__THE TASK__. Convert every line of text in the records below into a JSON list of strings, one string per line, with blank lines omitted. Leave the pictures out.
───── DATA PROVIDED
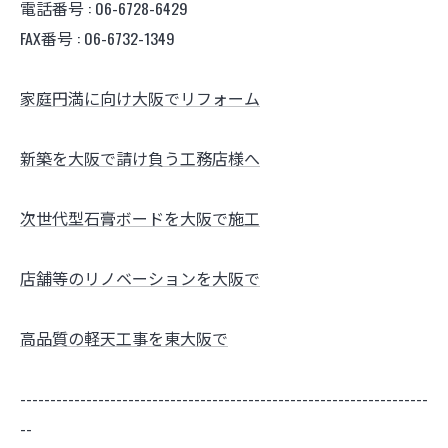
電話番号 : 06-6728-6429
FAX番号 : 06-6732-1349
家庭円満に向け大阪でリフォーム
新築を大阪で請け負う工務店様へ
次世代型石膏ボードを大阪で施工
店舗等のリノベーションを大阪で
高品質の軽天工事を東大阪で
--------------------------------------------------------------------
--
──────────
__YOUR SOLUTION__.
[
  "電話番号 : 06-6728-6429",
  "FAX番号 : 06-6732-1349",
  "家庭円満に向け大阪でリフォーム",
  "新築を大阪で請け負う工務店様へ",
  "次世代型石膏ボードを大阪で施工",
  "店舗等のリノベーションを大阪で",
  "高品質の軽天工事を東大阪で",
  "--------------------------------------------------------------------",
  "--"
]